§ Exercise details: Only the text of the records below belongs in the answer, copied exactly, with pictures omitted.

§ Provided records:
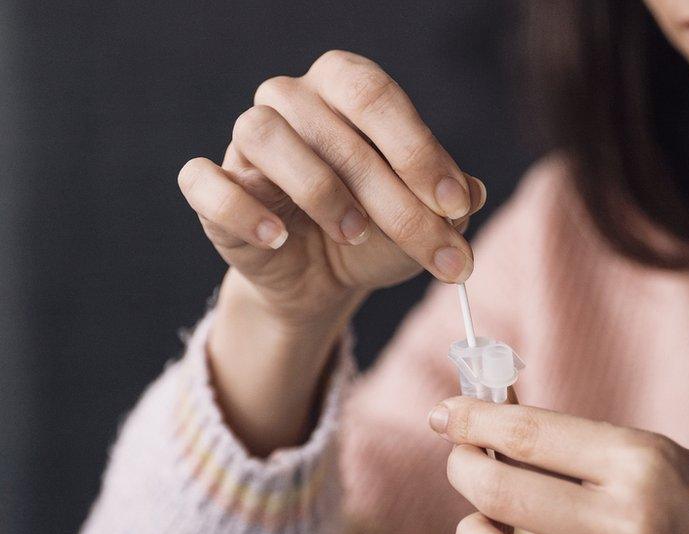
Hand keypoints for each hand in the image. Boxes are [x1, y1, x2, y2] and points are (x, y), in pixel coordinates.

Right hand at [175, 50, 485, 454]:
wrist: (323, 279)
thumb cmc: (376, 231)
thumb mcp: (422, 218)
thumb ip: (448, 202)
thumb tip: (473, 192)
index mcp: (343, 87)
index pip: (375, 95)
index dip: (417, 149)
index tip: (454, 204)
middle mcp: (291, 99)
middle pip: (333, 128)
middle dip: (392, 196)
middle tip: (432, 246)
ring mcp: (245, 142)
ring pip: (263, 134)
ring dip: (318, 188)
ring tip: (355, 233)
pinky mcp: (212, 187)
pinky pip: (204, 180)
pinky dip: (241, 209)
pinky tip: (278, 238)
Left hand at [428, 397, 688, 533]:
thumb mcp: (670, 461)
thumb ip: (590, 450)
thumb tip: (509, 424)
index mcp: (641, 464)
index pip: (525, 434)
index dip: (472, 416)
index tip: (446, 409)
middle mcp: (618, 521)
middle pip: (494, 486)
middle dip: (463, 462)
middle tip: (465, 453)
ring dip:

§ Task result:
Hand keypoints for each hand in the image. Boxes are [x1, y1, x2, y2] and points are (x, y), in pixel coordinates.

Right hand at [175, 50, 485, 454]:
wrist: (323, 279)
thumb cmc: (376, 231)
thumb mcp: (422, 218)
thumb ip: (448, 202)
thumb tip: (473, 192)
index mcp: (343, 87)
index pip: (375, 95)
index dip: (417, 149)
index tip: (454, 204)
middle mcp: (291, 99)
middle pip: (333, 128)
middle dip: (392, 196)
middle tip: (432, 246)
ring mcp: (245, 142)
ring pip: (263, 134)
ring dip: (318, 188)
ring tip: (355, 233)
pinky mcp: (212, 187)
pinky pip: (204, 180)
pinky dip: (241, 209)
pinky tip: (278, 238)
Left hand at [428, 397, 688, 533]:
thumb mcp: (670, 461)
thumb ip: (590, 450)
thumb tip: (509, 424)
index mcp: (641, 464)
index pip: (525, 434)
index dip: (472, 416)
index tip: (446, 409)
middle mcp: (618, 521)
middle pip: (494, 486)
middle dip: (463, 462)
middle tip: (465, 453)
ring dip:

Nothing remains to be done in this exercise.